Our constructed TIIC signature score is calculated based on the expression levels of COL6A1, DOCK8, TNFRSF14, MAN2A1, ORMDL1, ADCY7, MAML2, SND1, SLFN11, UBAC2, and FAM111A. It exhibited excellent performance in predicting survival outcomes, indicating potential utility of the TIICs signature score in the future. Existing studies have shown:TNFRSF14 suppresses BLCA proliferation by promoting apoptosis to inhibit tumor cells from escaping immune surveillance [55]. The MECT1-MAML2 fusion protein activates HES1 transcription to disrupt Notch signaling, and activates CREB, thus mimicking constitutive activation of cAMP signaling [56]. SND1, as an endoplasmic reticulum-associated protein, promotes immune escape of tumor cells by directing MHC-I heavy chain to ER-associated degradation pathway, interfering with antigen presentation [57]. FAM111A may influence immune response through the interferon-γ response pathway, associated with macrophages, CD8 T cells, and other immune cells, thereby playing a significant role in tumor immune response [58]. UBAC2 binds to BCRC-3 and subsequently affects the interaction between BCRC-3 and miR-182-5p, leading to inhibition of p27 expression and promoting BLCA proliferation [59]. COL6A1 activates multiple downstream signaling pathways including JAK-STAT, MAPK, NOTCH, p53, VEGF, and WNT signaling pathways, thereby promoting tumor cell proliferation. DOCK8 positively regulates IL-2-induced STAT5 phosphorylation, promoting regulatory T cell suppression [60]. SLFN11, as a key regulator of the DNA damage response, predicts response to various DNA damaging agents and PARP inhibitors in multiple tumors, serving as a crucial predictive biomarker and prognostic marker for various cancer types [61], [62]. Knockout of the Man2a1 gene enhances response to anti-PD-L1 therapy and promotes higher levels of cytotoxic T cell infiltration in tumors under anti-PD-L1 therapy [63]. ADCY7 is closely associated with immune cell infiltration and ICG expression in various tumors [64]. ORMDL1 promotes colorectal cancer cell migration in multiple ways and inhibits invasion and proliferation [65].

However, this study also has some limitations. Firstly, due to the high heterogeneity of tumor tissues, scRNAseq may not accurately define immune cells and BLCA cells, which may result in some inconsistency in the expression patterns of these 11 TIIC-RNAs. Secondly, further validation of the specific biological functions and mechanisms of these 11 TIIC-RNAs in immune cell activity is needed both in vitro and in vivo. Lastly, this study is based on datasets from public databases, making it retrospective in nature. Further validation of the model's accuracy requires multicenter cohort studies to verify the prognostic predictive ability of the model, and more BLCA immunotherapy data are needed to validate the potential of TIIC signature score in predicting immunotherapy response.

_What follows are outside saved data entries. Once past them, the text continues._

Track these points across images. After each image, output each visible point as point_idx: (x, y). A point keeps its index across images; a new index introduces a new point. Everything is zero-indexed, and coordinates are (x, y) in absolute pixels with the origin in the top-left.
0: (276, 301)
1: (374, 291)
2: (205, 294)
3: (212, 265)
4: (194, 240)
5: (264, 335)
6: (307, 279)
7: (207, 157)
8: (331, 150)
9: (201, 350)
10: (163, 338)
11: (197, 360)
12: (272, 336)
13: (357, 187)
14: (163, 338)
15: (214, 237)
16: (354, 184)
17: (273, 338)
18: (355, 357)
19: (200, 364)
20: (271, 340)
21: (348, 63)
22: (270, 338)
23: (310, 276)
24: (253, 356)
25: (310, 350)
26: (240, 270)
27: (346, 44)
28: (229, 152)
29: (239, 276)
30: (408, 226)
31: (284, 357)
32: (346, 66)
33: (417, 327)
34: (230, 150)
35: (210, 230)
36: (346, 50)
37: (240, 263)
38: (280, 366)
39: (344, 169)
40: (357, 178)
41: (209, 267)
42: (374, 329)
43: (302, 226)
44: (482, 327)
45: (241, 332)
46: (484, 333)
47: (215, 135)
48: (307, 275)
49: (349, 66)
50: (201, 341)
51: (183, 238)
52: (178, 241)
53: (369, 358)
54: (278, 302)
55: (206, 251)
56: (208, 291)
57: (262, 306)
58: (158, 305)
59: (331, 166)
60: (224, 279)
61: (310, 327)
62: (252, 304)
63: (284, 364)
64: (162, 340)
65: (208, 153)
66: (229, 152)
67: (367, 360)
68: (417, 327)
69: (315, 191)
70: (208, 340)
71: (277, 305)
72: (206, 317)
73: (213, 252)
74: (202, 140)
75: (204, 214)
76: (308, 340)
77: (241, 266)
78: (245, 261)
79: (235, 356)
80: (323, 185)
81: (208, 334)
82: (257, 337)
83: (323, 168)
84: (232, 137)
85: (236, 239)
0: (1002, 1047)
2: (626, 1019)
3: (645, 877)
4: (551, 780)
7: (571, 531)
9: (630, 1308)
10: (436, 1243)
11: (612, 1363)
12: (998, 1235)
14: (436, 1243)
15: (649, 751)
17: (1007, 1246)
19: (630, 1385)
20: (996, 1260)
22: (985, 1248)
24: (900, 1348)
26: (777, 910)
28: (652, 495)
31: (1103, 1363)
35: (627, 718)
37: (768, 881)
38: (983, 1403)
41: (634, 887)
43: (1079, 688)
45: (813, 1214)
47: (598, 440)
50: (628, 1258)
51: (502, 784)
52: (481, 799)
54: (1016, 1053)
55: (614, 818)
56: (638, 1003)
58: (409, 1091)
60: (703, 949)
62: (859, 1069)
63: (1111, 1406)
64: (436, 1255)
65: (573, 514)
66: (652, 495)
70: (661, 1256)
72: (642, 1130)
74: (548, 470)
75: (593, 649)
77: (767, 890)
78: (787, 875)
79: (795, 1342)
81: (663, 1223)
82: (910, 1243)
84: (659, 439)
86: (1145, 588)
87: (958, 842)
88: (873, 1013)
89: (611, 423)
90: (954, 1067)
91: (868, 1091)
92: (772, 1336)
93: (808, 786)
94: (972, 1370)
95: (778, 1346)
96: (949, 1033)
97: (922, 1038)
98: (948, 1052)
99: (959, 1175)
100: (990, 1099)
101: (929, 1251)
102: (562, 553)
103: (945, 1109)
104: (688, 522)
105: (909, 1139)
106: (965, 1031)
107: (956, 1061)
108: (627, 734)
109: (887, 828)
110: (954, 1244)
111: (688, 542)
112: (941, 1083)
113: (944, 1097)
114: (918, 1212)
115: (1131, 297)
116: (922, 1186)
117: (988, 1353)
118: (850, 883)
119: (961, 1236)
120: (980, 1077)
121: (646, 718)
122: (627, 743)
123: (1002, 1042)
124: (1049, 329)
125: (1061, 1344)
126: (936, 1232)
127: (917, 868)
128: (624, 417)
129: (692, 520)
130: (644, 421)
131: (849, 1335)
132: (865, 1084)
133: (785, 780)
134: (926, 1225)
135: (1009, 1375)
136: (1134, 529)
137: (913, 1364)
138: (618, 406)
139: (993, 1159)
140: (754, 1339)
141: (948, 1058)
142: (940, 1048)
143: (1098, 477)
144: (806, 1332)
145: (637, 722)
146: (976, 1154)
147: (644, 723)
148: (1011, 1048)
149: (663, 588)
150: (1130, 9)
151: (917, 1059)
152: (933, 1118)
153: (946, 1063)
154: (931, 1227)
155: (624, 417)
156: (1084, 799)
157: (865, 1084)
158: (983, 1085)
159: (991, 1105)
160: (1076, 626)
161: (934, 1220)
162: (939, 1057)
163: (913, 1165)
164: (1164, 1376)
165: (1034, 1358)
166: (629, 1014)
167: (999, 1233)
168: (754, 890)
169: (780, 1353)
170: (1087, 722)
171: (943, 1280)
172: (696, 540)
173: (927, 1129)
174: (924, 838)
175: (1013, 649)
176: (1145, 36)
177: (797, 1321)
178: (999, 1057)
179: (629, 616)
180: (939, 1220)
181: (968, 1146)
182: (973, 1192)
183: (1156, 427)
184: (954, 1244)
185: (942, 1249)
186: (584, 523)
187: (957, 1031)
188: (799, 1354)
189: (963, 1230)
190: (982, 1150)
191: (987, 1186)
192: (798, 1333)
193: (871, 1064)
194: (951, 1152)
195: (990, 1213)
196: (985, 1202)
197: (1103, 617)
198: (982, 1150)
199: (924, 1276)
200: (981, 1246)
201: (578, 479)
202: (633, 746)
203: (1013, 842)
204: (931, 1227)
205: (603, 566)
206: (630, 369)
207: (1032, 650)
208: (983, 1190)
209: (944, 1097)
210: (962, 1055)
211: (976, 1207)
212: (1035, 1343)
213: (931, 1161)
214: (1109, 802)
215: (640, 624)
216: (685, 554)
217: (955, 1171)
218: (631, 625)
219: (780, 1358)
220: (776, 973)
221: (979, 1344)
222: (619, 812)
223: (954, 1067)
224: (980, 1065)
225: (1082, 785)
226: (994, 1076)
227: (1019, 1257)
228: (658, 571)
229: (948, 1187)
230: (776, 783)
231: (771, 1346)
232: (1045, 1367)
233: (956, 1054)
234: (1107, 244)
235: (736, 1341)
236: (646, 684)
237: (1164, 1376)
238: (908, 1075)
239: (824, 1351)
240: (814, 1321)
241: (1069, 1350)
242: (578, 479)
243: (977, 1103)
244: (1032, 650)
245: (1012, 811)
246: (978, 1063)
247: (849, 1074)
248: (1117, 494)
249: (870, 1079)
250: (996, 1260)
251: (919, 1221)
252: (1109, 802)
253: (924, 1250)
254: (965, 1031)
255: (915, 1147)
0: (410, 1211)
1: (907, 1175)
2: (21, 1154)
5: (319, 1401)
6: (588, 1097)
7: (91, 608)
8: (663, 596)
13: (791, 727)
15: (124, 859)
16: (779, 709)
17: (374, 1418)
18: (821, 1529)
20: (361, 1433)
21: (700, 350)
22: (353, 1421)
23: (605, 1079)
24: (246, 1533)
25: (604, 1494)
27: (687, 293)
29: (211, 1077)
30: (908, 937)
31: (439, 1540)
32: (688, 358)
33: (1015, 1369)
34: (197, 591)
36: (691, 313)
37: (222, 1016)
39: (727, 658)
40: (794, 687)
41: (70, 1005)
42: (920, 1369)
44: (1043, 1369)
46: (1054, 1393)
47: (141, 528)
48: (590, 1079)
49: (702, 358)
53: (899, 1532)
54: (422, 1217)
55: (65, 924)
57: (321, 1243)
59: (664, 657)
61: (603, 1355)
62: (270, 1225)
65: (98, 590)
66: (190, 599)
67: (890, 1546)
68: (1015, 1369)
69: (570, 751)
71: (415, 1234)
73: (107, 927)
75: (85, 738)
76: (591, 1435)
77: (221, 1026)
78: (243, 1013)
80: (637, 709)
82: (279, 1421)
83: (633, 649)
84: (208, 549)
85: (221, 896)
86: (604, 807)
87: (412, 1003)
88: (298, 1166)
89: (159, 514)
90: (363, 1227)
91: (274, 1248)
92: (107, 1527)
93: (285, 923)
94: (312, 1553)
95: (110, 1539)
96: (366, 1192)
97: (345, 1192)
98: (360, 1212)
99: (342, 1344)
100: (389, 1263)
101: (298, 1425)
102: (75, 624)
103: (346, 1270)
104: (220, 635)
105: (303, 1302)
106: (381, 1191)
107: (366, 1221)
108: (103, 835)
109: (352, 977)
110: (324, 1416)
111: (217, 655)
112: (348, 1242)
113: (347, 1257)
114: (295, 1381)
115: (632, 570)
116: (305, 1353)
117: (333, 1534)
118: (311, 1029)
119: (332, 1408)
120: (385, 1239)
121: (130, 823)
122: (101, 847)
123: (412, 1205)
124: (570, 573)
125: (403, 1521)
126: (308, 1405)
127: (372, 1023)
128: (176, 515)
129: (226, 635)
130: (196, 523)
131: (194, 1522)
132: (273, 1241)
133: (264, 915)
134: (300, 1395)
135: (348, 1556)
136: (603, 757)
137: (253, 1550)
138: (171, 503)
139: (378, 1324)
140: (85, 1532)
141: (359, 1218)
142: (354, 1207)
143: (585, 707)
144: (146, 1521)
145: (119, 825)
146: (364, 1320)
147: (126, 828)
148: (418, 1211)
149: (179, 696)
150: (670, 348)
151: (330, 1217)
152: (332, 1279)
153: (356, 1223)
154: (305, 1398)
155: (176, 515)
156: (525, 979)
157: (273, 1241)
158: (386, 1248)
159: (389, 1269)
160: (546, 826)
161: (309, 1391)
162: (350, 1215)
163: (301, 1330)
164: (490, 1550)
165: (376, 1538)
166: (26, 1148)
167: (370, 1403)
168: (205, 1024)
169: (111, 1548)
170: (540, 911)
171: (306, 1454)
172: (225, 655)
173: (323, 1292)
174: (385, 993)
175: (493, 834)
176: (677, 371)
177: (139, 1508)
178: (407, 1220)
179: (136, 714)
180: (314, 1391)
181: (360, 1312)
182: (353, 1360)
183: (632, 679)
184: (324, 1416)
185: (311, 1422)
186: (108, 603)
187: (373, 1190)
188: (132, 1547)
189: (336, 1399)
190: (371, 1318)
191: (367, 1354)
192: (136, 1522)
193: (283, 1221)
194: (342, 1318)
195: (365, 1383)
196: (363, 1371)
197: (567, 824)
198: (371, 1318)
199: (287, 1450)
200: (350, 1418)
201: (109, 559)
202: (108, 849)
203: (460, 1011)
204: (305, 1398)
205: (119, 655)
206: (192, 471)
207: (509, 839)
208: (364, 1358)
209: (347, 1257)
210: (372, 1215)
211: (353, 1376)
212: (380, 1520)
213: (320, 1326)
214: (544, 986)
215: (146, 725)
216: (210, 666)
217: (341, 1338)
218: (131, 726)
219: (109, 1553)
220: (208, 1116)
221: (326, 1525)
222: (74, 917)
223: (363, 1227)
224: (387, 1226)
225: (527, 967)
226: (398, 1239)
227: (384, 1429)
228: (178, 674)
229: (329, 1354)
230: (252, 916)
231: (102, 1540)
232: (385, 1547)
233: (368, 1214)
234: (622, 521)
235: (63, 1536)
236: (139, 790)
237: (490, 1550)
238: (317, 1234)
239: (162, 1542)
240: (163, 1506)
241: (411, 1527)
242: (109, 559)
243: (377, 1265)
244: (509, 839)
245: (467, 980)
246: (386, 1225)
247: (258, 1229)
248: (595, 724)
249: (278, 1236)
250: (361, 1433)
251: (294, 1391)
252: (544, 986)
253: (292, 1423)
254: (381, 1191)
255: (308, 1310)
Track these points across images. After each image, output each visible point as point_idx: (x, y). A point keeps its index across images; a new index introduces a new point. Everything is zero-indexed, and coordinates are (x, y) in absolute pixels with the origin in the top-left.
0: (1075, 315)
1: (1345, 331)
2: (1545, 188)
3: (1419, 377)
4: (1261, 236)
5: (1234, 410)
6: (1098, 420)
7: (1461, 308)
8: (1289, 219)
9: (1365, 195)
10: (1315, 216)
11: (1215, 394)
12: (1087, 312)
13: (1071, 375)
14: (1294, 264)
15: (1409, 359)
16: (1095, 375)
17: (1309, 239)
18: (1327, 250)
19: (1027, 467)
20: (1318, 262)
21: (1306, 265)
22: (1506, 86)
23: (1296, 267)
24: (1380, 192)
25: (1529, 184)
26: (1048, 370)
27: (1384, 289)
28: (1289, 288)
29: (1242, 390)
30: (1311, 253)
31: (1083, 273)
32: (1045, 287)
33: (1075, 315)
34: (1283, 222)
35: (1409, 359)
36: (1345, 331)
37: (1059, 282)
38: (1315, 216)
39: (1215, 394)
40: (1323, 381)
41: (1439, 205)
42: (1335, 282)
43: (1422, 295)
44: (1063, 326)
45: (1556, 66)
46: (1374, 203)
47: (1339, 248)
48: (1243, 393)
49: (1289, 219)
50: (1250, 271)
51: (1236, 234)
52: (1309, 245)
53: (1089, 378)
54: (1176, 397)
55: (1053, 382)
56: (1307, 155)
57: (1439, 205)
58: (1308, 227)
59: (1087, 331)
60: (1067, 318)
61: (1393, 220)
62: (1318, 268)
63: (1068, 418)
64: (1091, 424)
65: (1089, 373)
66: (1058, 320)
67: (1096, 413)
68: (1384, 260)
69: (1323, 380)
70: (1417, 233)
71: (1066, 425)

Overall, through comprehensive analysis of the transcriptome data of immune cells and LUAD cells, a TIIC signature score with great potential has been established, which can predict the prognosis of BLCA patients and predict the efficacy of immunotherapy. As a newly confirmed predictive biomarker, the TIIC signature score enables more accurate identification of BLCA patients who benefit from immunotherapy, and should be clinically validated and applied as soon as possible.